National Union of Students president Liam Burns has defended the appointment and salary of CEO-designate Ben Kernighan, and demanded an apology from trustee Edd Bauer for condemning the NUS leadership as “pale, stale and male”.

Liam Burns, NUS president

National Union of Students president Liam Burns has defended the appointment and salary of CEO-designate Ben Kernighan, and demanded an apology from trustee Edd Bauer for breaching staff protocol by condemning the NUS leadership as “pale, stale and male”.

Late last month, Bauer wrote a blog objecting to the charity’s decision to increase the CEO’s salary by 16 per cent to £100,000 and claiming that Kernighan lacked sufficient campaigning experience and commitment to the student movement cause.

Last week, NUS president Burns responded with his own blog, describing the various allegations made as “organisationally naïve”, “politically inconsistent” or “overt attempts to undermine principles long established in students’ unions”.

On the issue of Kernighan’s salary, Burns said the increase was agreed because the post of group chief executive was a new position with much larger responsibility, not an increase for an existing role.  He also said the board undertook extensive benchmarking and external advice before arriving at the figure, and compared specifically against eight significant national voluntary sector organisations.

He cited Acevo’s salary survey which states that the median salary for CEOs of £15m+ charities is £90,000, with a 17 per cent mark-up for London-based organisations.

“The NUS turnover is currently £17m and in addition there is a £70m purchasing consortium.  Not only in terms of our size, but also our breadth and reach, our commercial activity, our stakeholder complexity and membership size make this a much ‘bigger job’ than many of its counterparts in that income bracket.

“We could have appointed for the new role on a lower salary, but we would not have attracted the right talent,” Burns added.  He also said that far from the motion on pay being “forced through” by himself, as alleged by Bauer, the paper was discussed by the board and the majority agreed. “That isn’t something being forced, it’s Edd losing an argument,” he said.

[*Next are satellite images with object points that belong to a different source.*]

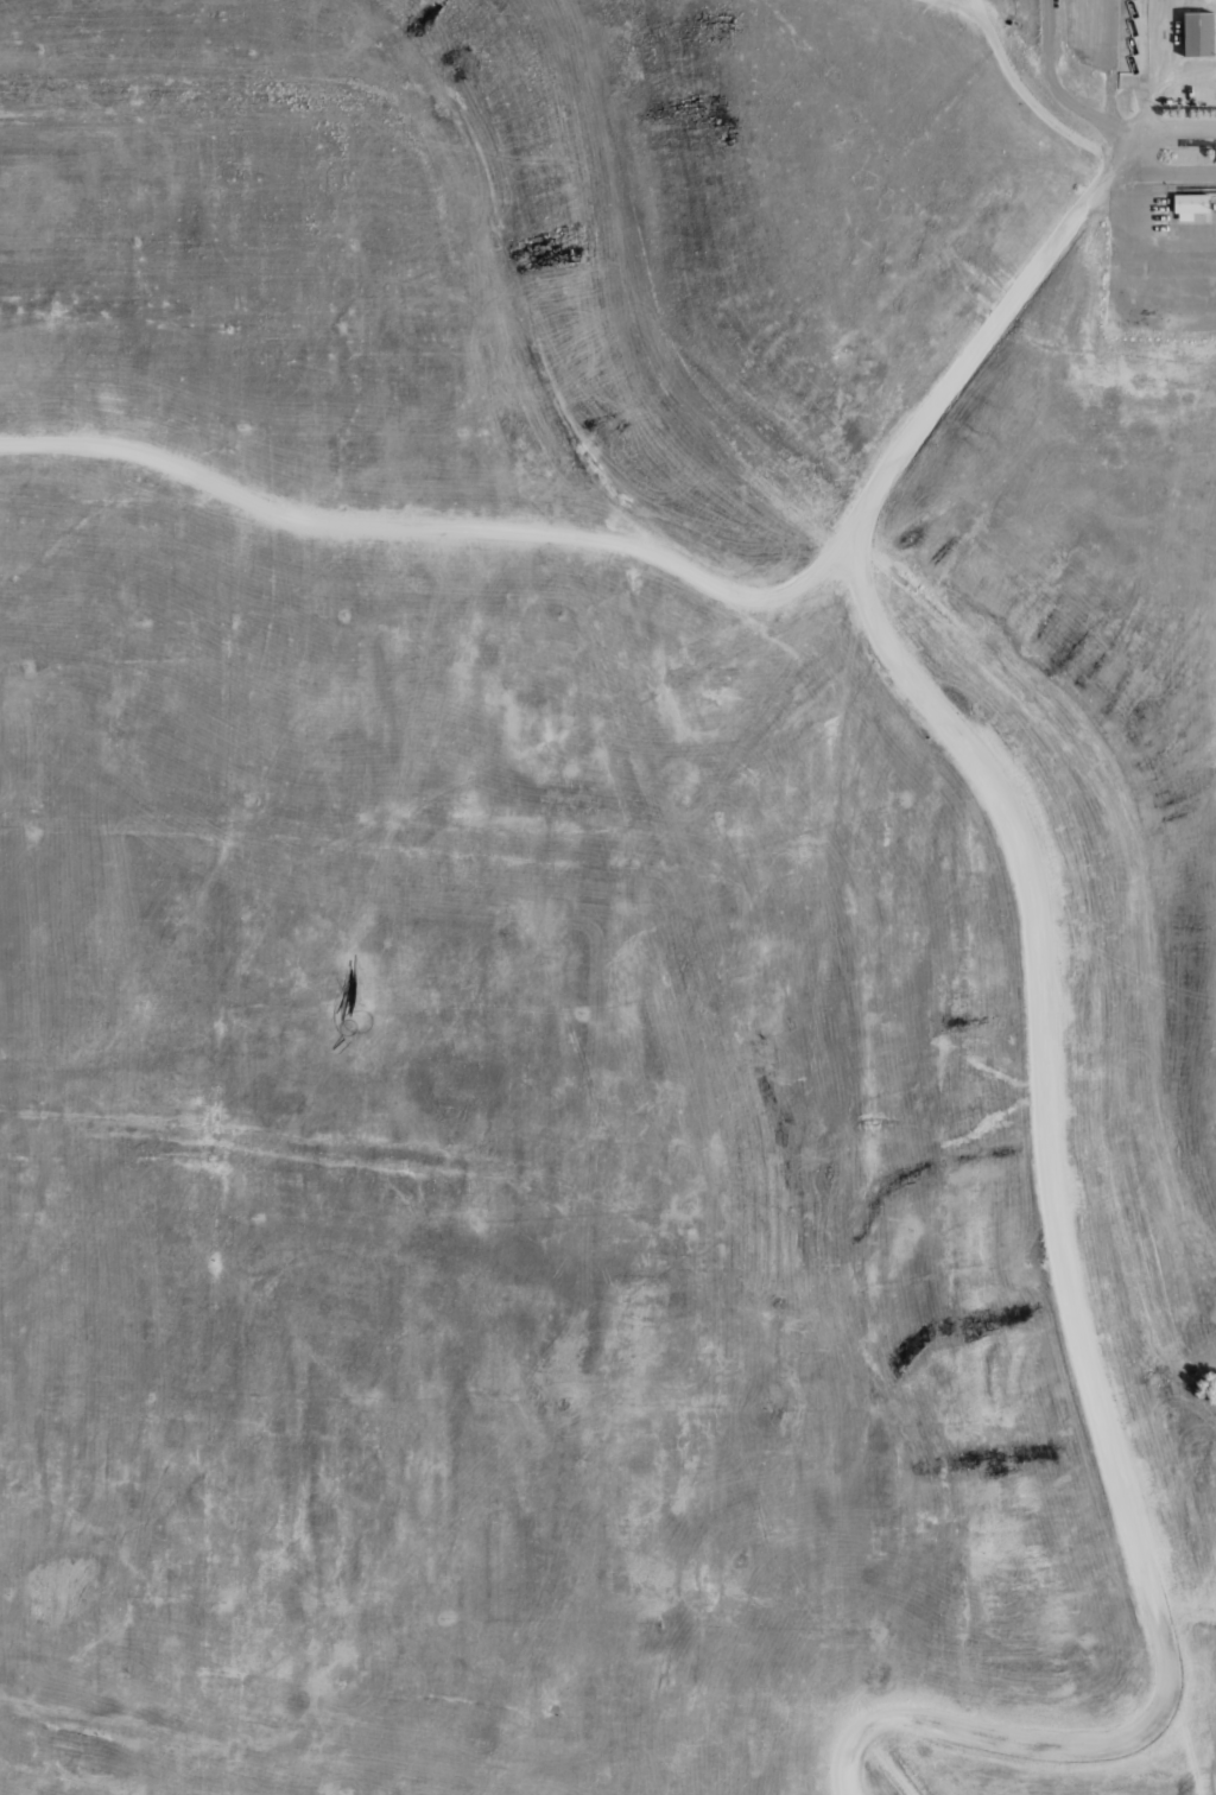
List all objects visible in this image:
road: (947, 10)
building: (1200, 34)
road: (1154, 78)
road: (1146, 151)
road: (1102, 153)
building: (1191, 204)
road: (441, 526)
landfill: (608, 897)
road: (1049, 1055)
road: (1187, 1743)
road: (886, 1763)

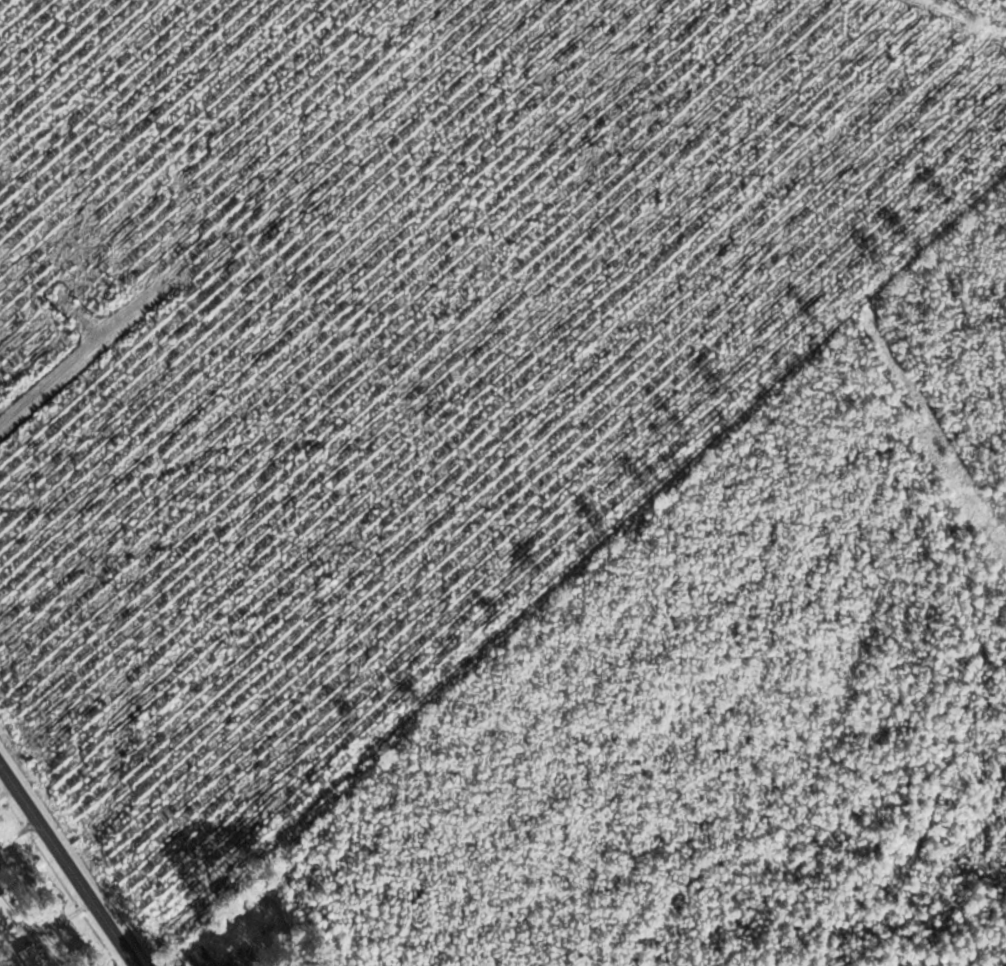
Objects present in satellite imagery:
road: (4, 788)
road: (16, 832)
road: (65, 870)
building: (1, 891)
building: (31, 956)
building: (201, 957)

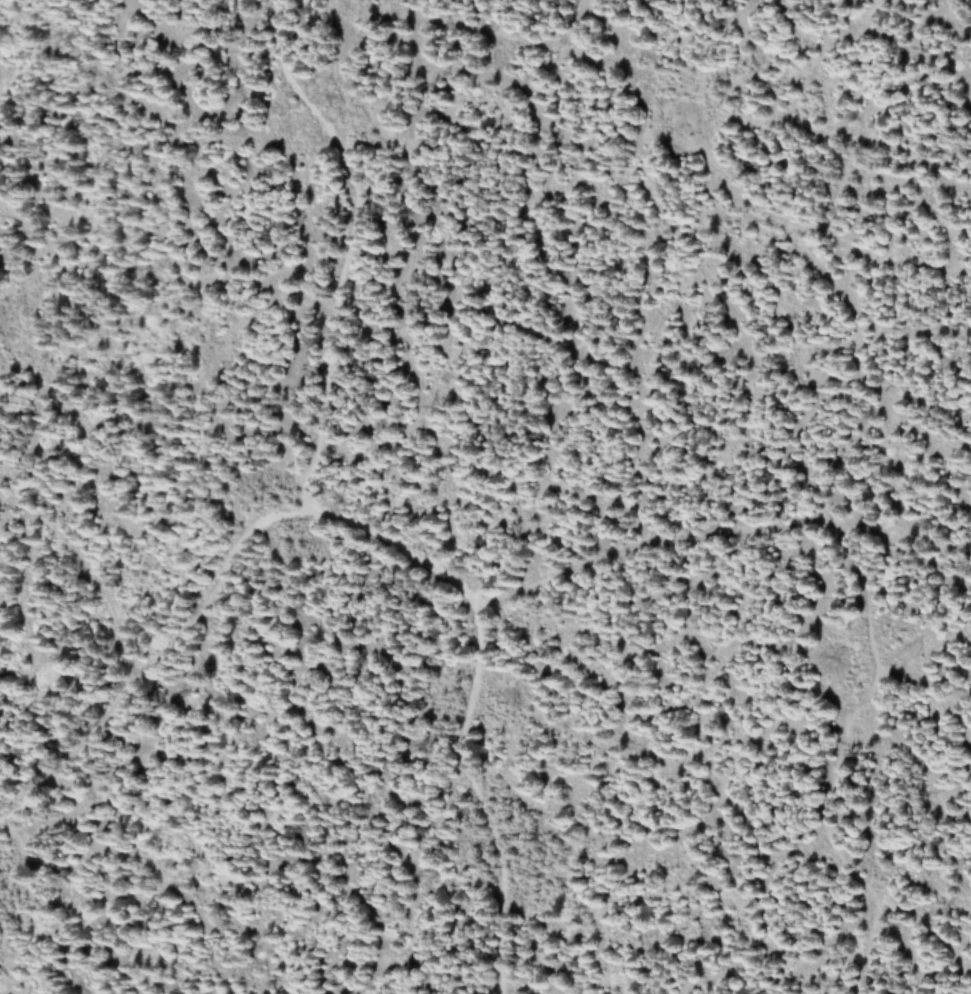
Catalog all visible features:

Burns also dismissed Bauer’s attempt to conflate the CEO’s pay as a trade-off with campaigning resources or affiliation fees from students’ unions.  He said the amount spent on campaigning activity has increased each year for the last six years and the difference between the previous CEO salary and the news salary – around £16,000 – would “not make a scratch on the impact of our campaigns”.

'Not a placard-making role'

He defended Kernighan’s campaigning skills and experience: “I wonder if Edd realises that NCVO is a confederation of organisations that work day in day out to change people’s lives and Ben has led campaigning to secure them all sorts of support, legislative change and funding?

“Unless Edd’s point is he wants a CEO who can make a bloody good placard, I really fail to see what his problem is.”

Diversity allegation unfounded

He went on to condemn Bauer’s views on diversity at the NUS, especially his description of the leadership team as “pale, stale and male”, when ten out of 18 heads of department are women.

“NUS has a ‘staff protocol’ which basically says that it is unfair and unwarranted to criticise, positively or negatively, collectively or individually, the staff of the organisation when they can’t respond – instead you criticise the elected officers who can and are ultimately responsible.

“For Edd as a trustee to throw around phrases like ‘stale’ and link them explicitly to individuals is outrageous and cowardly when he knows they are not allowed to rebut those allegations.

“Not only that, it hugely undermines a trade union-negotiated protocol…I’d be surprised if the trade union does not pull me up for this and I’d expect an apology from Edd as soon as possible.”

Kernighan is due to take up the post of group CEO at the NUS in July.